Detection Strategies

  • Correlate FortiGate SSL VPN session logs (sslvpn-session) with directory or IAM password-change events and alert when a session ID persists past the credential change timestamp.
  • Monitor logid entries in FortiOS event logs for SSL VPN tunnel activity that lacks a corresponding fresh authentication event after a known password reset.
  • Baseline typical SSL VPN session durations per user and flag sessions that outlive expected working windows or survive helpdesk-initiated password resets.

Monitoring Recommendations

  • Forward FortiGate SSL VPN and authentication logs to a centralized SIEM for cross-source correlation with Active Directory or Entra ID password change events.
  • Track the Tunnel-Up, Tunnel-Down, and SSL VPN tunnel statistics events to identify sessions that were never explicitly terminated after credential rotation.
  • Alert on concurrent SSL VPN sessions for a single user originating from disparate source IPs, which may indicate an attacker session running alongside the legitimate user.
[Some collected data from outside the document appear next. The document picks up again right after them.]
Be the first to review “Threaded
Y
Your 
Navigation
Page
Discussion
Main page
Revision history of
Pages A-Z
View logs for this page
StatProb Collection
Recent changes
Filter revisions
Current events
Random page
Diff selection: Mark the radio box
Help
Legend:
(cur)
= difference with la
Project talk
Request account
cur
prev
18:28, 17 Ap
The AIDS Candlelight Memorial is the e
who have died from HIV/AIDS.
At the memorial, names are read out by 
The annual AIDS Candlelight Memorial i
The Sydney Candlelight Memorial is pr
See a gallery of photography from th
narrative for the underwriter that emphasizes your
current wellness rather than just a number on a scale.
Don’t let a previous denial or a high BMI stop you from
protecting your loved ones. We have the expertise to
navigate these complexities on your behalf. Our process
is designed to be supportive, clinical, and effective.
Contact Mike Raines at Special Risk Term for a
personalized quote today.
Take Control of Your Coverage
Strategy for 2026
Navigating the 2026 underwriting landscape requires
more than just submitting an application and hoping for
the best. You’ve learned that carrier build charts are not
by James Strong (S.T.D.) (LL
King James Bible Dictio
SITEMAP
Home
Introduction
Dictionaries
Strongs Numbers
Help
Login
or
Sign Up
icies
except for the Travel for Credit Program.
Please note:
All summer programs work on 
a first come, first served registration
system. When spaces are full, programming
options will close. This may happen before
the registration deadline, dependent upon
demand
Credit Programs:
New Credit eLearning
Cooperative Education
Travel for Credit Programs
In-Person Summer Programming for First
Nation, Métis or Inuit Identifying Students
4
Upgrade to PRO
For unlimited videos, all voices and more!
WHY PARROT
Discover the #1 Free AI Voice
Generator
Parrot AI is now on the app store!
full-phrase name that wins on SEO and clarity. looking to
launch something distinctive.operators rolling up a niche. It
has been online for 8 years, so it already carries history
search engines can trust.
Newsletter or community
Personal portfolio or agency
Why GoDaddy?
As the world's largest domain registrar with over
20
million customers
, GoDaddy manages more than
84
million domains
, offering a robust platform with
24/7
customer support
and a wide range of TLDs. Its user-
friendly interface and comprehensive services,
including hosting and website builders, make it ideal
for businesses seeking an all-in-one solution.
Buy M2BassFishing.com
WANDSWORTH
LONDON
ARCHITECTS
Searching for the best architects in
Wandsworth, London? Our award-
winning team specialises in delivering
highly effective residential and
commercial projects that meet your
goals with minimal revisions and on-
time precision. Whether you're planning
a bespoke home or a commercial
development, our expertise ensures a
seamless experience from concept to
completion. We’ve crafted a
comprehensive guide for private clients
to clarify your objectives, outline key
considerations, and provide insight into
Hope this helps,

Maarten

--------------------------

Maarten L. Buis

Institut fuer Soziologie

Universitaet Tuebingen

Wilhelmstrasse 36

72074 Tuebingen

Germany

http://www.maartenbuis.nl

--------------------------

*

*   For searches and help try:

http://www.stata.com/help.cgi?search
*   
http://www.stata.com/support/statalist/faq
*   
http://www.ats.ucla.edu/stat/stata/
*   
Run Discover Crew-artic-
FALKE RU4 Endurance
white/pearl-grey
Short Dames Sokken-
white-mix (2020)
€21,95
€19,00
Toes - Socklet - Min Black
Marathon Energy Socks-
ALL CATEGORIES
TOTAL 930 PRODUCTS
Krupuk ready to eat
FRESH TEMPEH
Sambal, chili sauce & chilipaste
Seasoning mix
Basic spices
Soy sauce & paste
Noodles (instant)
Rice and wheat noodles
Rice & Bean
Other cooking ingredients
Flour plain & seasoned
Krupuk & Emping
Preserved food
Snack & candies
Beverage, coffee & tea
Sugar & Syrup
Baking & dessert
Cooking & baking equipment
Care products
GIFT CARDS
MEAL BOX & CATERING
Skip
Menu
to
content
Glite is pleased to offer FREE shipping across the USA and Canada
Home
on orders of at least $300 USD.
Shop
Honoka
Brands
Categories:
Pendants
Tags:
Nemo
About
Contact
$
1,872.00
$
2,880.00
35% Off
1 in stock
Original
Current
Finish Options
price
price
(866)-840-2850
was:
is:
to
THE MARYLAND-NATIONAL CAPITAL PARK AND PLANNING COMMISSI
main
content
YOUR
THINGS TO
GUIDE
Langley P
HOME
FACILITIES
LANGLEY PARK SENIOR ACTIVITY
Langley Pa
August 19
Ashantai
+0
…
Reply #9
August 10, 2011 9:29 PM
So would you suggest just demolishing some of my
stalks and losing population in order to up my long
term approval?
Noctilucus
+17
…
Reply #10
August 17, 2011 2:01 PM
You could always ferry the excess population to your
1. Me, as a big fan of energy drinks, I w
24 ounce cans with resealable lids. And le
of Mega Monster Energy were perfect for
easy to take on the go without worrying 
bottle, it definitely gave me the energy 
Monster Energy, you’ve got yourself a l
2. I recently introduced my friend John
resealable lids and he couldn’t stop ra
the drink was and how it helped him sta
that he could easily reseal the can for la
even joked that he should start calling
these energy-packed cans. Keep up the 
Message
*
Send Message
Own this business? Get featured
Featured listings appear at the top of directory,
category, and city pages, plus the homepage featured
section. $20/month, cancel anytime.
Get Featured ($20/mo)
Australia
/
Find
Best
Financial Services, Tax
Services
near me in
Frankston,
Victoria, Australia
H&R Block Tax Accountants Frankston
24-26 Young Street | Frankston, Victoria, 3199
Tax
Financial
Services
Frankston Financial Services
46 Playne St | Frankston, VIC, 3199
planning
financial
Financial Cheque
How to Mitigate CVE-2025-62631

Immediate Actions Required

  • Upgrade FortiOS to a fixed release as documented in Fortinet Security Advisory FG-IR-25-411.
  • After any password reset for a user with SSL VPN entitlements, explicitly terminate that user's active SSL VPN sessions from the FortiGate CLI or GUI.
  • Audit currently established SSL VPN tunnels and disconnect sessions that predate recent credential changes.

Patch Information

Fortinet has published fixed builds through the PSIRT advisory FG-IR-25-411. Administrators should consult the advisory for the specific fixed versions corresponding to each FortiOS branch (7.4, 7.2, 7.0, and 6.4) and follow Fortinet's upgrade path guidance.

Workarounds

  • Enforce a manual SSL VPN session kill as part of every password reset workflow using execute vpn sslvpn del-tunnel or the equivalent GUI action against the affected user.
  • Reduce the SSL VPN idle and authentication timeouts (set idle-timeout and set auth-timeout under config vpn ssl settings) to shorten the window during which a stale session remains usable.
  • Require multi-factor authentication for SSL VPN so that a session revalidation step limits the utility of a session tied to a previously valid password.

Disclaimer: This content was generated using AI. While we strive for accuracy, please verify critical information with official sources.